TEXT EXTRACT:

━━━━━━

Dr. Katherine McMillan Culp, Director of Research at EDC|CCT and co-PI of the Possible Worlds project, presented a video describing our theory of conceptual analogies and our research, and demonstrating the Possible Worlds modules we’ve developed, at a meeting of IES project directors in Washington, DC, on September 5. We’re pleased to present the video here:
I enjoyed the two days on Bainbridge Island, but I left a little frustrated, feeling like we’d just started a good conversation and then cut it short. As I understood it, our collective charge was to begin building a way for educators and designers to talk with each other so that they can each communicate their respective needs and … praxes, for lack of a better way of expressing it at the moment. We didn’t get there in the history group, though by the second day we did begin talking in much more specific terms, which was a start.
Here’s what I’ve been chewing on since those conversations:
- Game designers, at least in that setting, were more at ease talking about specific activities, which stands to reason given that motivating activity is their bread and butter—it seemed they were more comfortable talking about procedures.
- In history education, there’s often more focus on concepts, which are abstractions by definition and aren’t easily expressed in terms of activities.
- K–12 educators have a voracious appetite for “stuff” that can accommodate multiple needs (theirs and students’) and objectives, which include concepts AND procedures.
This is a gross oversimplification, but my sense is that many history educators are more comfortable talking about concepts than they are procedures, whereas many game designers are more comfortable talking about procedures than they are concepts. This leads to a few challenges:
- A pragmatic approach to developing educational games suggests that we focus on practices, because that’s what games are inherently better at—that is, practices logically tied to the learning objectives.

━━━━━━

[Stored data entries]
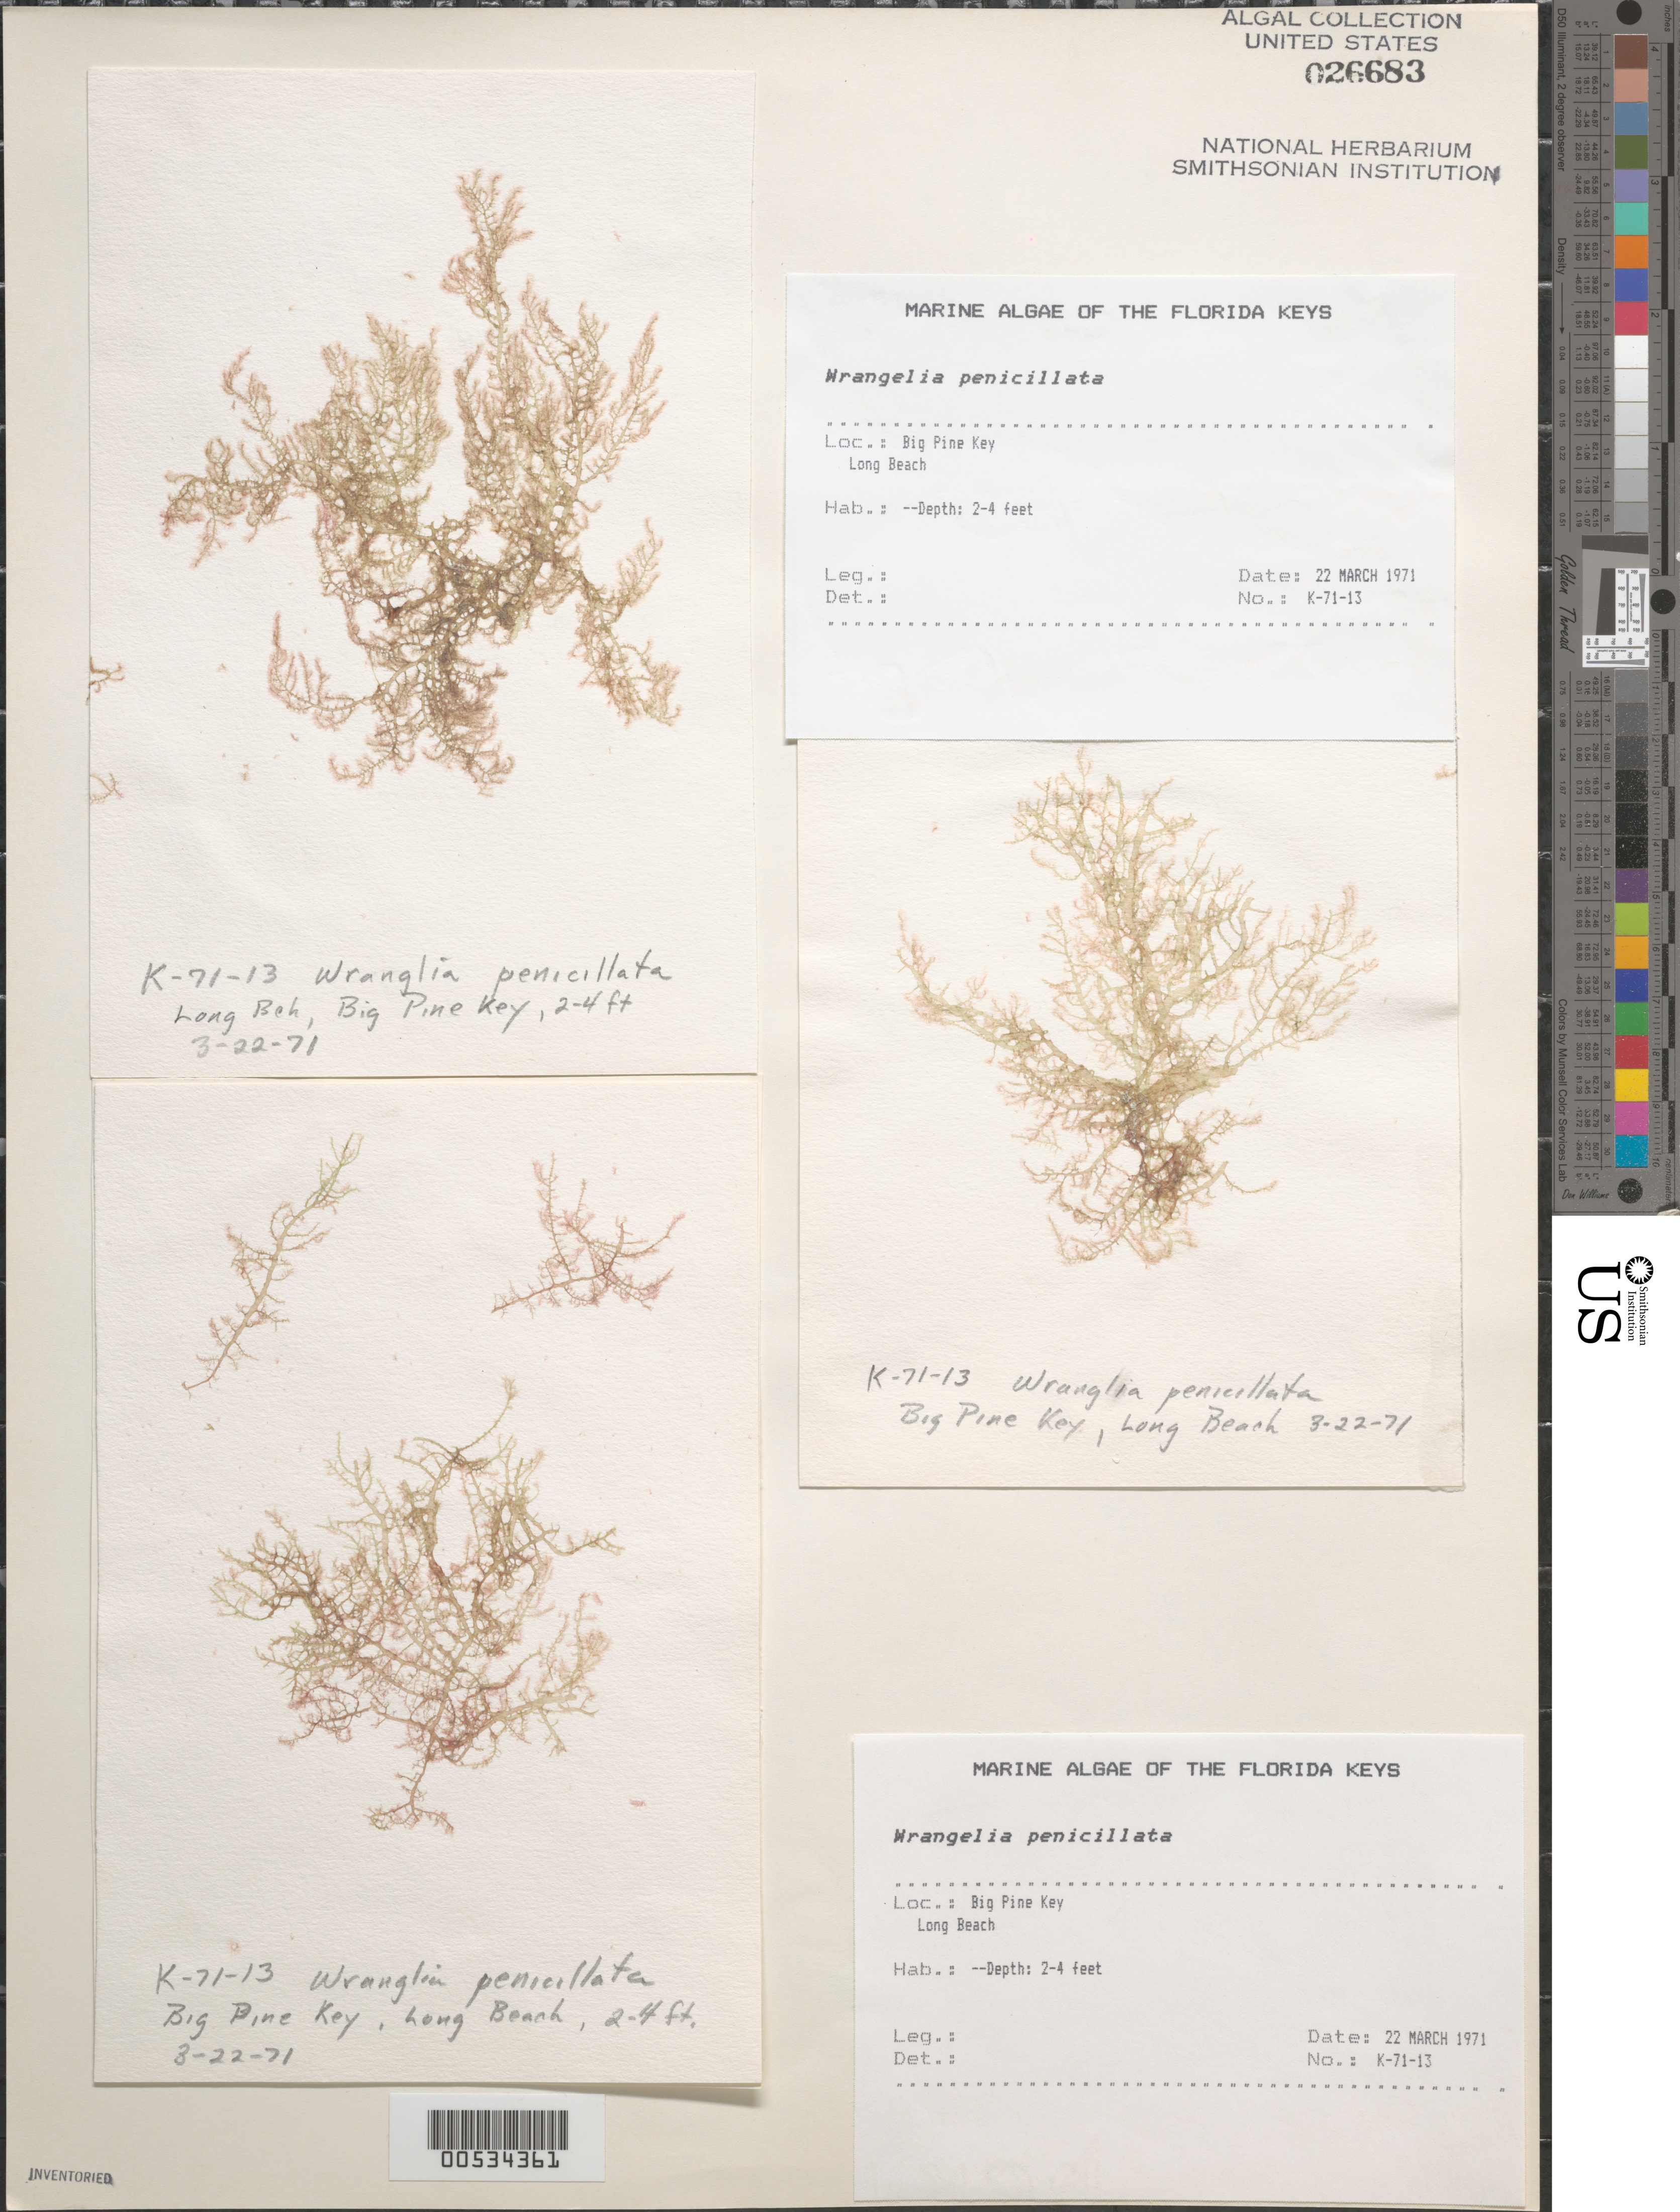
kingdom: Plantae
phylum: Rhodophyta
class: Florideophyceae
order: Ceramiales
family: Wrangeliaceae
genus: Wrangelia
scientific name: Wrangelia penicillata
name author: (C. Agardh) C. Agardh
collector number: K-71-13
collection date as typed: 22 Mar 1971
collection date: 1971-03-22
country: United States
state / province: Florida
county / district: Monroe County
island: Big Pine Key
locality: Long Beach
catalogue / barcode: US 26683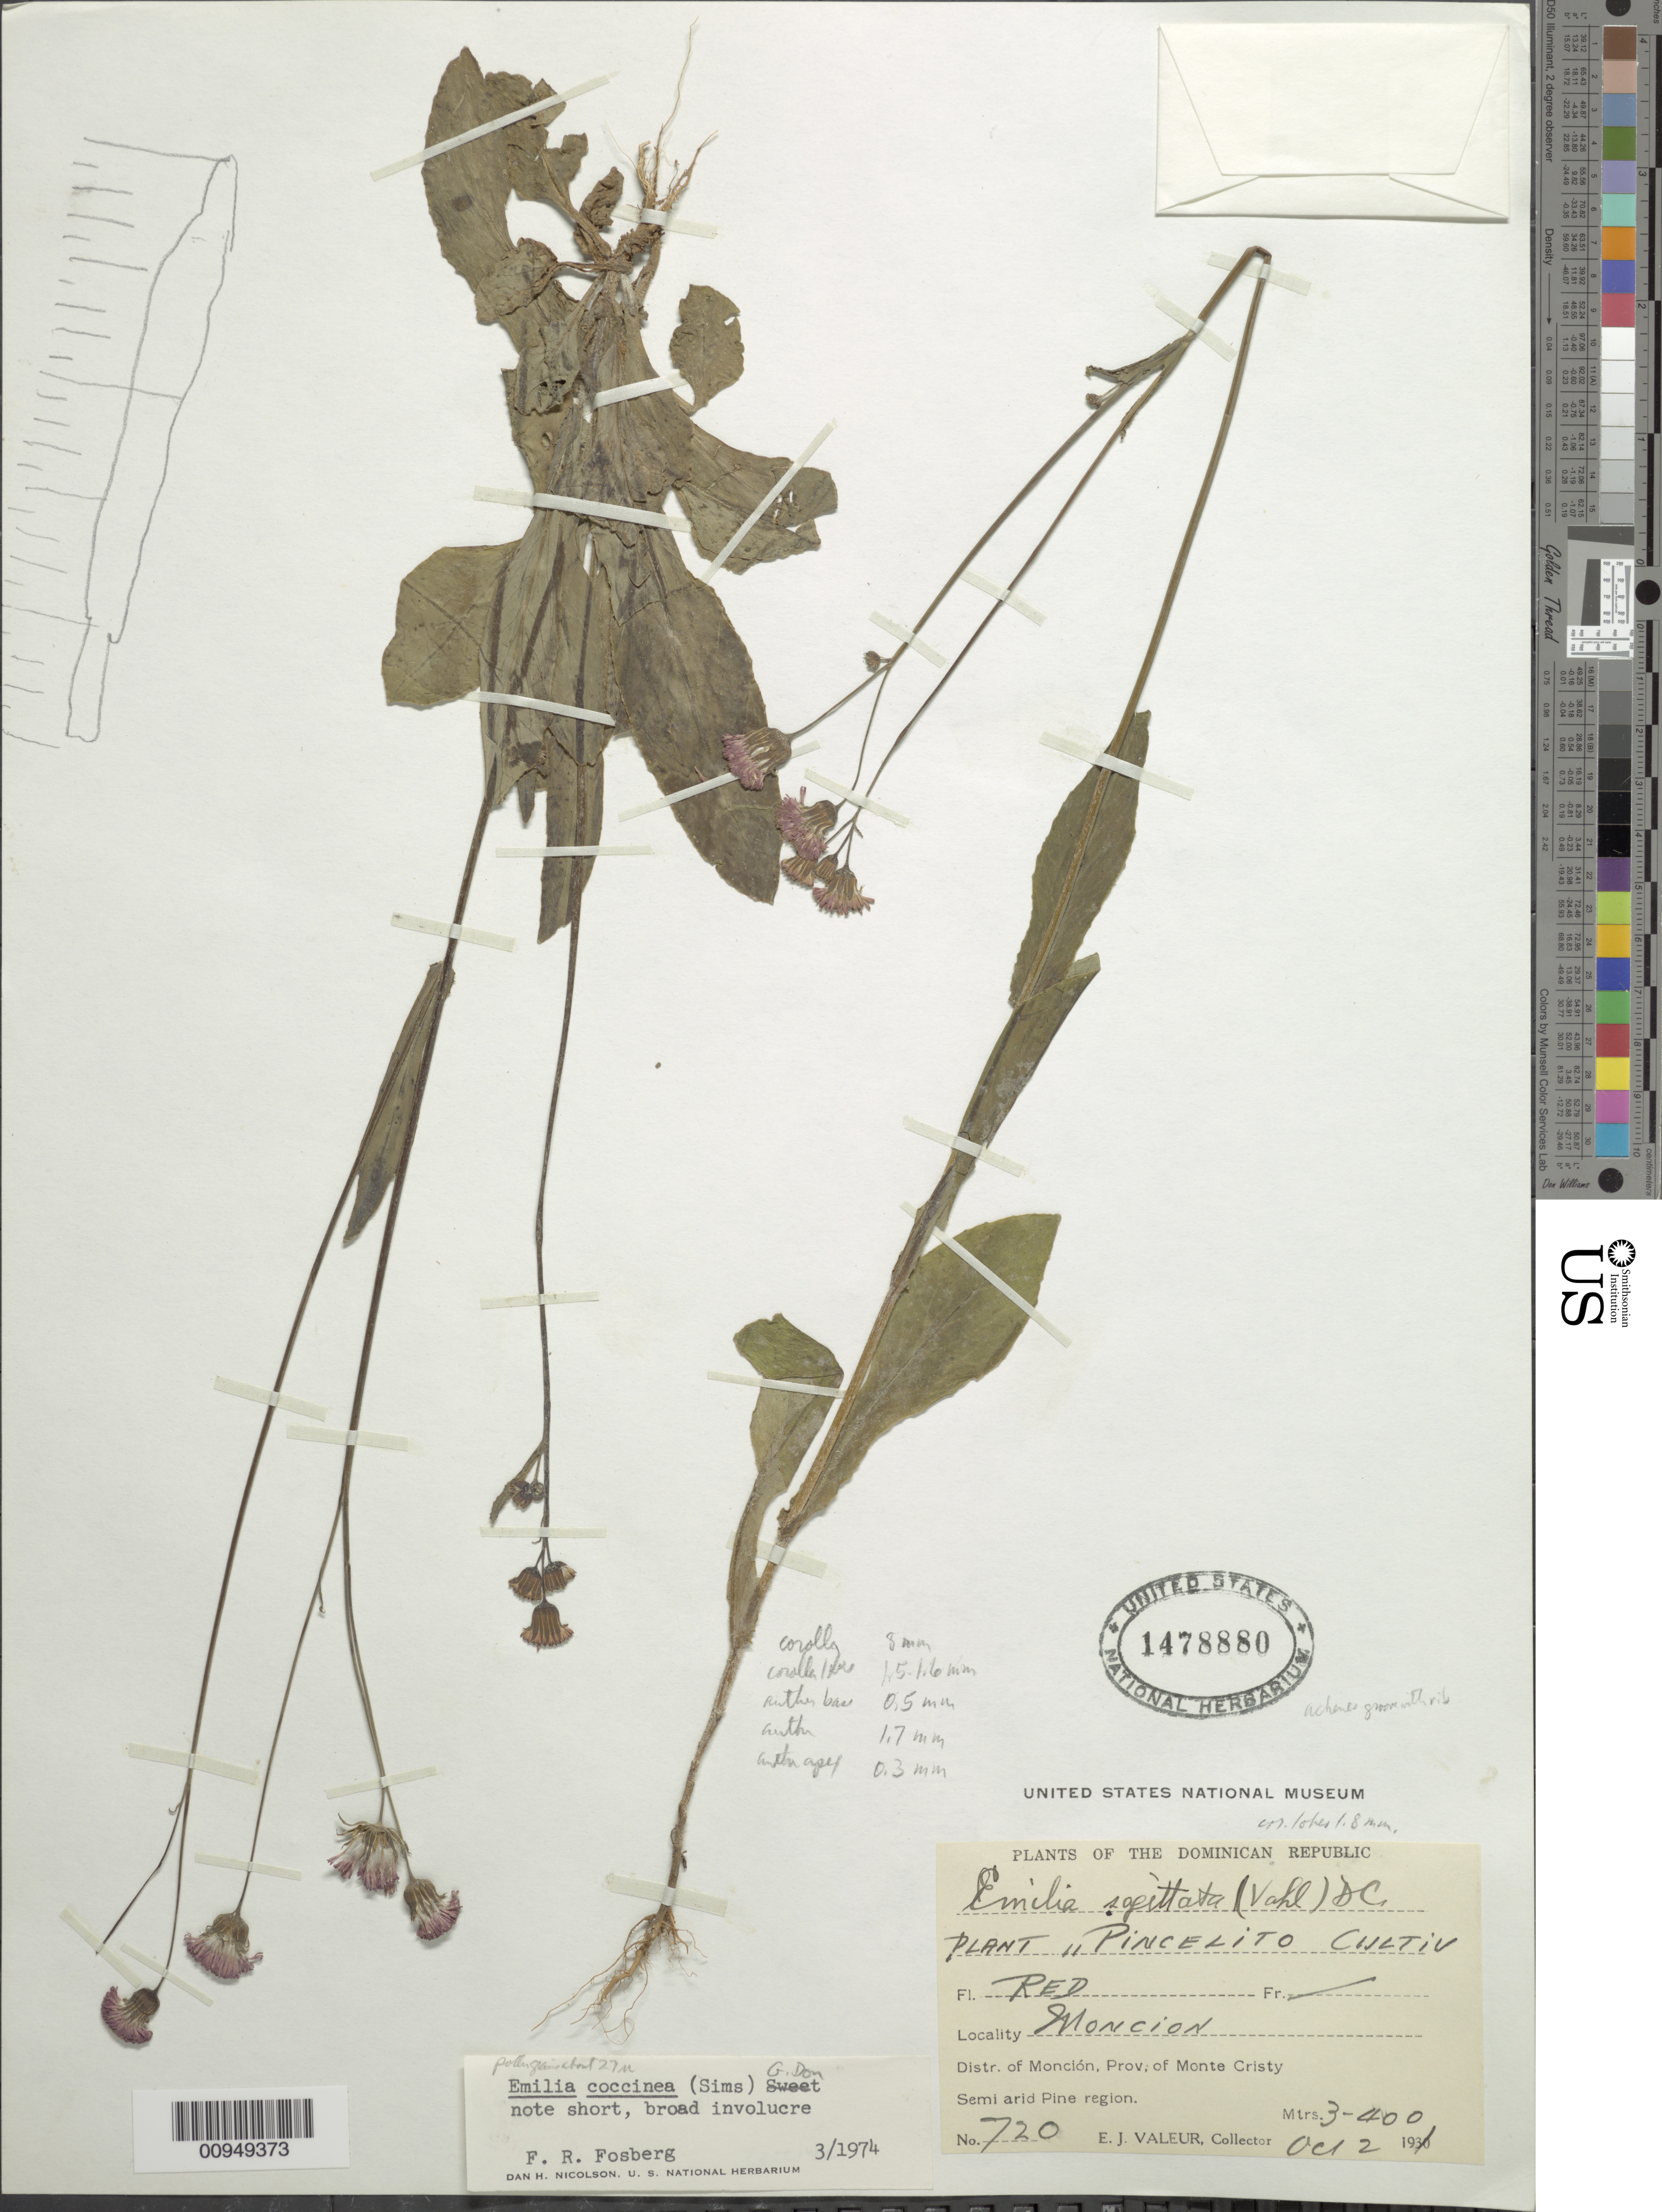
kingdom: Plantae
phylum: Tracheophyta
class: Magnoliopsida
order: Asterales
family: Asteraceae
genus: Emilia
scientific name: Emilia coccinea (Sims) Sweet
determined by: Fosberg, F. R.; Nicolson, D. H.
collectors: E. Valeur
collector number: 720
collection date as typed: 02 Oct 1931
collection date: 1931-10-02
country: Dominican Republic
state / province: Monte Cristi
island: Hispaniola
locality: Moncion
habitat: Semi arid pine region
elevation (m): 3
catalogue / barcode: US 1478880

━━━━━━

EXERCISES TO COMPLETE:
a - In the post about game designers and history educators, copy word for word the passage from "- In history" up to and including "terms of activities.".
b - Condense the paragraph of the post about game designers and history educators that begins "I enjoyed the two days on Bainbridge Island" into a shorter version that keeps its main facts.
The material has no connection to the post about game designers and history educators.

TASK RESULTS:
a -
- In history education, there’s often more focus on concepts, which are abstractions by definition and aren’t easily expressed in terms of activities.

b - The writer enjoyed two days on Bainbridge Island but left frustrated, feeling that a good conversation had been cut short. The group's charge was to begin building a way for educators and designers to communicate their respective needs and praxes. The history group did not reach that goal, though its discussion became more specific by the second day, which was a start.